Words should be fun again, not a source of stress. Remember that before writing was work, before you cared about structure or form or making something good, you just liked playing with language. And that’s what we’re trying to get back to.
Remember, you’re not alone with creative burnout
Burnout is one of those things that makes you feel like you’re failing while everyone else is effortlessly producing masterpiece after masterpiece. This is a lie. Every writer you have ever admired has probably, at some point, felt exactly like you do now. They just don’t talk about it because it’s weirdly shameful to admit that sometimes you can end up hating your own craft.
Talk to other writers. Join a workshop, even if only to remind yourself that writing is supposed to be a shared experience, not just you vs. the blank page. Complain about your burnout to a friend who also writes, and I guarantee you they will immediately launch into a monologue about their own creative crises. Misery loves company, but more importantly, so does creativity.
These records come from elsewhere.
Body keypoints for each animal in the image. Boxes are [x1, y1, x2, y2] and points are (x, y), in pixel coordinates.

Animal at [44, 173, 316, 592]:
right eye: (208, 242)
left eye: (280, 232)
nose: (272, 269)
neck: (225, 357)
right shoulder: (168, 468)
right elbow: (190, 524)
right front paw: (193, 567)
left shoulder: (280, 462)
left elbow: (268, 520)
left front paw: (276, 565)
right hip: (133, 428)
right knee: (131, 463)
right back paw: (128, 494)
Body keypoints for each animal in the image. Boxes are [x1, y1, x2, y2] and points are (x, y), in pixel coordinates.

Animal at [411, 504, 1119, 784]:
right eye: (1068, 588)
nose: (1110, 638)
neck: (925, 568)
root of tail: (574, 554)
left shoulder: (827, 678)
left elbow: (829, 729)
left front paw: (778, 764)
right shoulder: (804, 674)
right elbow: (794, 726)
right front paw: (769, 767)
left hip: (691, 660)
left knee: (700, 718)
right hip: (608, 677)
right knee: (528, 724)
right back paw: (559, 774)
Here is the truth: you will write again. It might not happen tomorrow. It might not happen in the way you expect. But creativity is not something you can permanently lose. It is a tide. A cycle. A muscle that needs rest as much as exercise.
When it returns, it will feel easy again. You will sit down, pick up a pen, and something will pour out that surprises you. And in that moment, you’ll realise that the burnout, though horrible, was also necessary. Because sometimes, the only way to make space for new words is to let yourself go quiet for a while.